The media need to take stock too. We are engulfed in a media culture of “report, then verify,” driven by “gotcha” moments to fuel “viral” videos. In too many parts of America — and especially in our nation’s capital — we are seeing people who, for lack of a better term, are losing their minds in hating people who disagree with them politically. And all too often, the media is fanning the flames.
I am stunned that the New York Times is sponsoring a play in which President Trump is assassinated. I was shocked and disgusted by the Kathy Griffin pictures, and just yesterday, I was alarmed when Johnny Depp somehow thought it was OK to declare that maybe it was time for an actor assassinate a U.S. president again.
It’s OK to disagree about politics. But disagreement shouldn’t equal hate. As an adult, I often disagreed politically with my mother. She was a Kennedy Democrat and I am a Reagan Republican. But I loved her, and she loved me. I respected her views, and she respected mine. We, as Americans, can respect each other even when we disagree. And even when we disagree, we can work together to achieve common goals to improve our country.
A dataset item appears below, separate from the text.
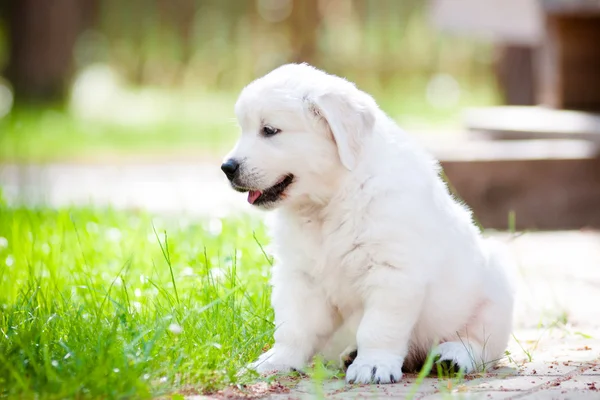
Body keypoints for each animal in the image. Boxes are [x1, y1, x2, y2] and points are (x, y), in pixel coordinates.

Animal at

Let’s start believing the best in each other, instead of the worst. Let’s not assume that people on the other side of us politically are evil. Let’s believe that their intentions are noble even when their policies are wrong. Let’s do our part to make our politics and our country a better place, a more hopeful place, and a place where all of us can feel respected and valued.
1st District Rep. Raul Labrador wrote this letter to constituents June 23.